> _WORK TO COMPLETE_:
Print, word for word, the stretch of the article on Paytm's IPO below that opens with the words containing "The Paytm IPO" and closes with "figure out why.".

::: EXTRACT PROVIDED :::

The Paytm IPO was the biggest stock listing India had ever seen – and also the biggest trading flop in the country’s primary market history.
Fintech Paytm’s initial public offering (IPO) had promised to turn investors’ dreams into reality, but it ended up being a nightmare.
Paytm listed last Thursday with an IPO price of 2,150 rupees (close to $29) a share. It has slumped a stunning 40% since then and analysts have been trying to figure out why.
Up until Wednesday last week, Paytm, which is backed by names including Warren Buffet, Softbank and Alibaba, had been one of the country’s great success stories.
Paytm was in the right place at the right moment, according to its backers, to profit from the unprecedented rate of digitisation in India. It was seen as a company riding the crest of a wave, with the capacity to scale up from it, reap wealth, and diversify.
Venture capitalists and private equity funds saw potential in the company’s future, and came in droves to invest in it, aided by the abundant liquidity currently accessible around the world to fund and lift the latest fintech ‘star’ to newer heights.

::: DATASET RECORDS :::

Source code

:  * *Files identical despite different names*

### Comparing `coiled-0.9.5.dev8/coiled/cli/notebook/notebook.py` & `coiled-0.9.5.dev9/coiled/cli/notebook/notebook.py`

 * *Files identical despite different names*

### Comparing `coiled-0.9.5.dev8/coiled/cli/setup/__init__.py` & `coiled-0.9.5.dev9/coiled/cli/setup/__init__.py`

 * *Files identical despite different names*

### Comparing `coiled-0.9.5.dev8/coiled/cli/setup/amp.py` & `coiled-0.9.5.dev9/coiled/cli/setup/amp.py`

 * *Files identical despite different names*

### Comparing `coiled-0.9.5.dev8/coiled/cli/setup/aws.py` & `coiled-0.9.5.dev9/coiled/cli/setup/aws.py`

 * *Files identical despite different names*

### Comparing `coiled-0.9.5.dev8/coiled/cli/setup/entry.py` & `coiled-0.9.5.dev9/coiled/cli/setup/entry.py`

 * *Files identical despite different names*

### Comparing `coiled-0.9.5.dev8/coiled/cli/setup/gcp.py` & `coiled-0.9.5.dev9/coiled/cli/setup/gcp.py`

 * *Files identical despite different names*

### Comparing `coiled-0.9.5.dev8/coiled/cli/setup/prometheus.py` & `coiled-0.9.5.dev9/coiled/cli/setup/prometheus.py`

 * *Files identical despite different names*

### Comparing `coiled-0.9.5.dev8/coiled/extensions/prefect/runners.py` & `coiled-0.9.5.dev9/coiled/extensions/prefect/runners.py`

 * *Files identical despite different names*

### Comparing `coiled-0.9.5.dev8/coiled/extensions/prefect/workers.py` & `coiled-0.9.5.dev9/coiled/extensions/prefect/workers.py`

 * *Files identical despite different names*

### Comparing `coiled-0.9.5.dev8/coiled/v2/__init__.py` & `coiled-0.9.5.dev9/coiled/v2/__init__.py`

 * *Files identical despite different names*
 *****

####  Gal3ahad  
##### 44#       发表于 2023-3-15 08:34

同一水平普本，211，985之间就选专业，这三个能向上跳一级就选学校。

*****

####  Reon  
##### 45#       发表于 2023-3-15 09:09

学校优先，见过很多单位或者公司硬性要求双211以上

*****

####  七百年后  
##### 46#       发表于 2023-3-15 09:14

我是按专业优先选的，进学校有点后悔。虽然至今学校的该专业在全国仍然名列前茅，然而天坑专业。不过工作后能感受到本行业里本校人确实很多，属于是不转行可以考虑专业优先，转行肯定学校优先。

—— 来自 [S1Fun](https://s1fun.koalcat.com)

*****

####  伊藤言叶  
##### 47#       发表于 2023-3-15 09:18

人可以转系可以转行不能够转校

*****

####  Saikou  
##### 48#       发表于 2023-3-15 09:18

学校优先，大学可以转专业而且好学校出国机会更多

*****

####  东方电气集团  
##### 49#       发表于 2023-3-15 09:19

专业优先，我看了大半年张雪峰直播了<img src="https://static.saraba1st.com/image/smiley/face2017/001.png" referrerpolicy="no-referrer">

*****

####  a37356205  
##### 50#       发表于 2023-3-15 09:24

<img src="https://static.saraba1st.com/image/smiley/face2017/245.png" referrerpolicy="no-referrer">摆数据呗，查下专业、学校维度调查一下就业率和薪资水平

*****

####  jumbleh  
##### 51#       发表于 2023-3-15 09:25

:::

> _SOLVED PROBLEM_:
The Paytm IPO was the biggest stock listing India had ever seen – and also the biggest trading flop in the country’s primary market history.
Fintech Paytm’s initial public offering (IPO) had promised to turn investors’ dreams into reality, but it ended up being a nightmare.
Paytm listed last Thursday with an IPO price of 2,150 rupees (close to $29) a share. It has slumped a stunning 40% since then and analysts have been trying to figure out why.